Accelerate the process?
Bernie is on that, so.
Yeah. We definitely have tools that are made available to our M&A associates. It's a matter of using those tools. There's all sorts of parts in the workflow from finding the right leads all the way down to doing the diligence and closing the deal. We've built internal tools, and we've used tools from the outside to make that workflow a lot faster, a lot smoother. Whether or not it proves out in increasing the volume that we actually get to close is up for debate. We don't know yet. Those tools are being made available, and we're rolling it out to all of our M&A people.
It should make us smarter.
Yeah.
Thank you. Question 19, probably the last audience question.
Thank you. It's a quick one. [Francisco] from Rothschild. Just given everything that's going on, do you expect any changes when it comes to competitive landscape in M&A?
Changes. Are there going to be more copycats, you mean?
Yeah.
I don't know.
All the money that was flowing in, is there? Do you expect less money to flow into this space?
Yeah, hard to tell. I mean, right now, we've, in the last decade or so, there have been a lot of copycats that have been popping up. I've seen some exits of those copycats. I think, Acceo is one of them, actually. Yeah, Acceo, that we bought through Harris. It was a roll-up of software businesses in Quebec. I'm personally hoping to see more of those copycats maybe throwing in the towel. That would be nice. I don't think that's gonna happen right away. Over time, I think some of these roll-ups might be looking for an exit. If that is the way it's going to go, hopefully we're first in line for the first call that goes out.

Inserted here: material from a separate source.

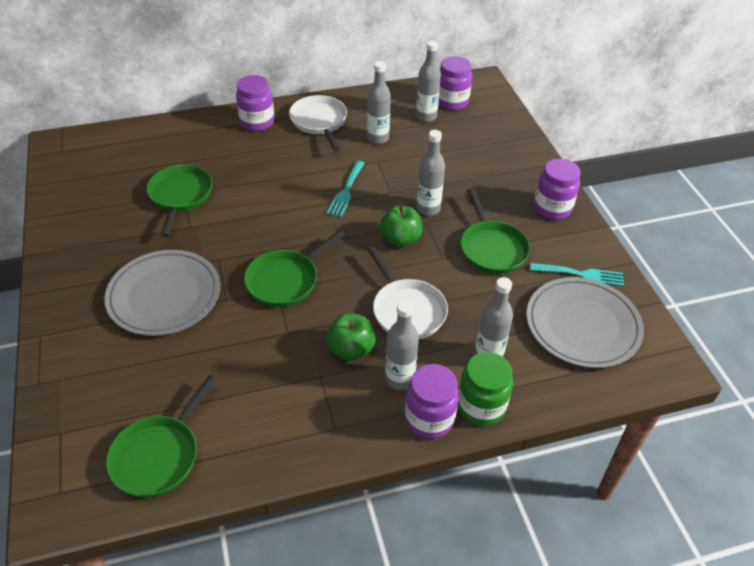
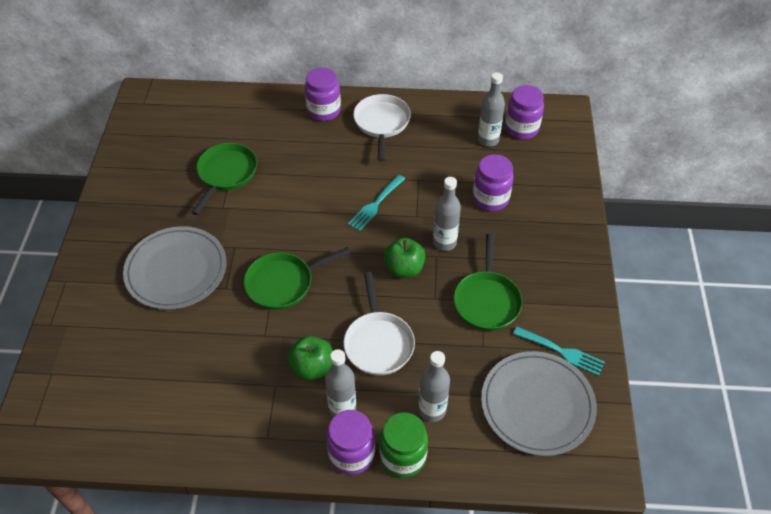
camera: 20 degrees right, 5 degrees up
(159, 455) = (118, 417): green pan -> none
(378, 138) = (430, 154): grey bottle -> none
(552, 208) = (567, 273): purple jar -> purple jar (490, 199)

I think there will be some more copycats that will pop up. Maybe they'll do a different version of what we're doing. We'll be out there looking out for them.
Thank you very much. It's exactly 1:00 P.M . I'd like to turn the meeting back over to Mark Miller.
Yeah. Just, I just want to thank the whole team here, all of our shareholders, Mark Leonard, obviously, our panel, which I think let's have a hand. It's, like, hard to do. You guys, awesome job. I hope you found this useful. We look forward to your feedback. Obviously, I have to thank, you know, the tens of thousands of Constellation employees across the world that are, you know, really make this all possible for us all. Have a great trip back home, wherever you're going, thank you very much for all your time today. There's a lunch outside, I should say.
There is some lunch outside and, yes, it won't be roast beef on a platter with. It'll be something to snack on. Thank you. Hey, guys. Thank you so much.